- WHAT THE EXERCISE ASKS -
Start to finish, the listing must be rewritten exactly.
□ □ □ □
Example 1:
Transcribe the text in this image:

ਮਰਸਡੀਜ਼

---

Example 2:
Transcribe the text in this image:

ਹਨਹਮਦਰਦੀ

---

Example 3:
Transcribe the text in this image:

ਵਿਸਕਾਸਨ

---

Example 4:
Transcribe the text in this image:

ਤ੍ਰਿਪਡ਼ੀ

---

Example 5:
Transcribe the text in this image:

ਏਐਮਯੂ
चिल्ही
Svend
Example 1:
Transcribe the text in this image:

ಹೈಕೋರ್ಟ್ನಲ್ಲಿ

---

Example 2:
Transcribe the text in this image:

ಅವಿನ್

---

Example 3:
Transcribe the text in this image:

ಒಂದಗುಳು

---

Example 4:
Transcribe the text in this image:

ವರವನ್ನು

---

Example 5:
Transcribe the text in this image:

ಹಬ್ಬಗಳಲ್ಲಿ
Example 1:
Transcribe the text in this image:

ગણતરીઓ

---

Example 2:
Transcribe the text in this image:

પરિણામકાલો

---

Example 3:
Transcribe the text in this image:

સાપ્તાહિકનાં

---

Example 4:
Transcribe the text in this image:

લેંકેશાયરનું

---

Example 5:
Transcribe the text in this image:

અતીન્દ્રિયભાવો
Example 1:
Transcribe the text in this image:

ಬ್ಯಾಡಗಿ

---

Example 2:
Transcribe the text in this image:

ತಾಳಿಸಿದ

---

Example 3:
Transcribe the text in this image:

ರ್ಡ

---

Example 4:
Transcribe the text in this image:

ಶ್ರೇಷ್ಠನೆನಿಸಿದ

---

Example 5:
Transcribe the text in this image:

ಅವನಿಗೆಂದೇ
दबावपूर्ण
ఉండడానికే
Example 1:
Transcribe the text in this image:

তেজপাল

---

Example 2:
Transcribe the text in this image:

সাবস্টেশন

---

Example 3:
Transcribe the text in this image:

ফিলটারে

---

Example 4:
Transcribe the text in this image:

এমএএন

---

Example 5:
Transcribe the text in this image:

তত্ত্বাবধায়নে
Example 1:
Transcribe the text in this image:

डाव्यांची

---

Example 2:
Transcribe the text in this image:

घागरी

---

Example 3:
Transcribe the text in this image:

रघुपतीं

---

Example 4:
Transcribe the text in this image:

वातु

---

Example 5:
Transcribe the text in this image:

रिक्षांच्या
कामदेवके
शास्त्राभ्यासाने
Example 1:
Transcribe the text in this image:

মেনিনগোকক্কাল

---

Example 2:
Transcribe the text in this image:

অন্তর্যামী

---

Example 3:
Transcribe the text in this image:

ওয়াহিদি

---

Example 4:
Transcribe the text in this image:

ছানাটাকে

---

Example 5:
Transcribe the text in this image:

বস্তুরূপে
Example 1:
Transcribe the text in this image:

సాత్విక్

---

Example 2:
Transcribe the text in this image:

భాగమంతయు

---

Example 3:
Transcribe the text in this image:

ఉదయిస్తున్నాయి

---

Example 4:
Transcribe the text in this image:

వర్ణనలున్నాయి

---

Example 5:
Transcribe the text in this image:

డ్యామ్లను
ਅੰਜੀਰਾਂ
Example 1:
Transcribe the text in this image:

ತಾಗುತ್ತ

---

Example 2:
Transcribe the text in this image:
□ □ □ □
- OUTPUT -
Example 1:
Transcribe the text in this image:

ਮਰਸਡੀਜ਼

---

Example 2:
Transcribe the text in this image:

ਹਨਹਮਦਰਦੀ

---

Example 3:
Transcribe the text in this image:

ਵਿਸਕਾਸਨ

---

Example 4:
Transcribe the text in this image:

ਤ੍ਰਿਪਡ਼ੀ

---

Example 5:
Transcribe the text in this image:

ਏਐਮਯੂ
चिल्ही
Svend
Example 1:
Transcribe the text in this image:

ಹೈಕೋರ್ಟ್ನಲ್ಲಿ

---

Example 2:
Transcribe the text in this image:

ಅವಿನ್

---

Example 3:
Transcribe the text in this image:

ಒಂದಗುಳು

---

Example 4:
Transcribe the text in this image:

ವರವನ್ನು

---

Example 5:
Transcribe the text in this image:

ಹಬ್ಬಗಳಲ್ಲಿ
Example 1:
Transcribe the text in this image:

ગણતરીઓ

---

Example 2:
Transcribe the text in this image:

પરિણામકાલો

---

Example 3:
Transcribe the text in this image:

સાપ્તાહિકનાં

---

Example 4:
Transcribe the text in this image:

લેંકેશાયરનું

---

Example 5:
Transcribe the text in this image:

અતીન્દ્રિયભાવો
Example 1:
Transcribe the text in this image:

ಬ್ಯಾಡಗಿ

---

Example 2:
Transcribe the text in this image:

ತಾಳಿಸಿದ

---

Example 3:
Transcribe the text in this image:

ರ್ಡ

---

Example 4:
Transcribe the text in this image:

ಶ್ರೇಷ್ಠನೆನಿಸಿದ

---

Example 5:
Transcribe the text in this image:

ಅವನಿಗೆಂದೇ
दबावपूर्ण
ఉండడానికే
Example 1:
Transcribe the text in this image:

তেজপাল

---

Example 2:
Transcribe the text in this image:

সাবস্টেশন

---

Example 3:
Transcribe the text in this image:

ফিলটারে

---

Example 4:
Transcribe the text in this image:

এমএএন

---

Example 5:
Transcribe the text in this image:

তত্ত্বাবধায়নে
Example 1:
Transcribe the text in this image:

डाव्यांची

---

Example 2:
Transcribe the text in this image:

घागरी

---

Example 3:
Transcribe the text in this image:

रघुपतीं

---

Example 4:
Transcribe the text in this image:

वातु

---

Example 5:
Transcribe the text in this image:

रिक्षांच्या
कामदेवके
शास्त्राभ्यासाने
Example 1:
Transcribe the text in this image:

মেনিনগোকক্কাল

---

Example 2:
Transcribe the text in this image:

অন্তর্যামী

---

Example 3:
Transcribe the text in this image:

ওয়াহিদি

---

Example 4:
Transcribe the text in this image:

ছানাটাকে

---

Example 5:
Transcribe the text in this image:

বস্তুরূপে
Example 1:
Transcribe the text in this image:

సాత్విక్

---

Example 2:
Transcribe the text in this image:

భాగమంతయు

---

Example 3:
Transcribe the text in this image:

ఉదయిస్తున్నాయి

---

Example 4:
Transcribe the text in this image:

వర్ణనలున్నాయి

---

Example 5:
Transcribe the text in this image:

డ్యామ్లను
ਅੰਜੀਰਾਂ
Example 1:
Transcribe the text in this image:

ತಾಗುತ್ತ

---

Example 2:
Transcribe the text in this image:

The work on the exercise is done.